Selected passage »
Naven: No! Everybody doesn’t like you! They all wish you were a blonde model, locked in a bathroom, with your paranoid paralympian boyfriend waiting outside, holding a gun, on Valentine’s Day.

Yes yes, I know. That’s a very sore topic. Some of us want Oscar to be innocent, some want him to burn at the stake. Some want to be interrogated by Barry Roux in a damp cellar just because he’s so damn good at it. If you totally click on his name in the last sentence there, you can learn all about him in song.

It’s disheartening to see one of the most inspirational things to come out of this third world gem, be tarnished by homicide. So you’d have to be rather cynical to hope he’s convicted. On the other hand/claw, would you condone murder as justifiable to protect yourself from burglary? Yes? Chances are you play Grand Theft Auto and like the feeling of hot wax on your bare feet. Shame, prison’s no place for pretty white boys.

Exercise goal »
List every person named in the passage about Oscar.

(Records contained in a dataset)

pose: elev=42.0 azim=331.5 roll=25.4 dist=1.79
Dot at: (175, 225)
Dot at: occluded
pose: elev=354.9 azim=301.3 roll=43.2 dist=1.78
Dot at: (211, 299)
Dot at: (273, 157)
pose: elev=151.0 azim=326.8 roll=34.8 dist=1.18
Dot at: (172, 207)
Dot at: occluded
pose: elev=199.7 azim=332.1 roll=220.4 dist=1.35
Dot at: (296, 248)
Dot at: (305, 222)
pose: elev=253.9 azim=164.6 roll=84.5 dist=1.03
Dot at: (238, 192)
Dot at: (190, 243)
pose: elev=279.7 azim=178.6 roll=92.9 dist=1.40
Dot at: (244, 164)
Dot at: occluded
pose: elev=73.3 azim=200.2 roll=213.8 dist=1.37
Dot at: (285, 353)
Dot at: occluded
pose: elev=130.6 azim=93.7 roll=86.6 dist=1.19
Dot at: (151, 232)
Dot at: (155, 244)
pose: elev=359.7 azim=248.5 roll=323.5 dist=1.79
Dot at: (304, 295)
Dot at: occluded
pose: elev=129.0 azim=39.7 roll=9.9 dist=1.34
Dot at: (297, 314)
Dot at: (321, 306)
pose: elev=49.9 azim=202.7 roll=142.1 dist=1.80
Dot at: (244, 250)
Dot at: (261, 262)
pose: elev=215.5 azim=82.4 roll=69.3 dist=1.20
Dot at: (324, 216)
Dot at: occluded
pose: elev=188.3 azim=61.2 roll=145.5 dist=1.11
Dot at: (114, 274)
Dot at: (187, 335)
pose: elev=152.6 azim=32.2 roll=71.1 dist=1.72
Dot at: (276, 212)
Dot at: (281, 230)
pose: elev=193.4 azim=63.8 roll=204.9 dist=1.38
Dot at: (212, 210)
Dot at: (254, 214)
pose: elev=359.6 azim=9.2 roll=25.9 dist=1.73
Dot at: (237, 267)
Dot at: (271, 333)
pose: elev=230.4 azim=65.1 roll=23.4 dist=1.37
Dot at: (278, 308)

Full response »
Naven, Oscar, Barry Roux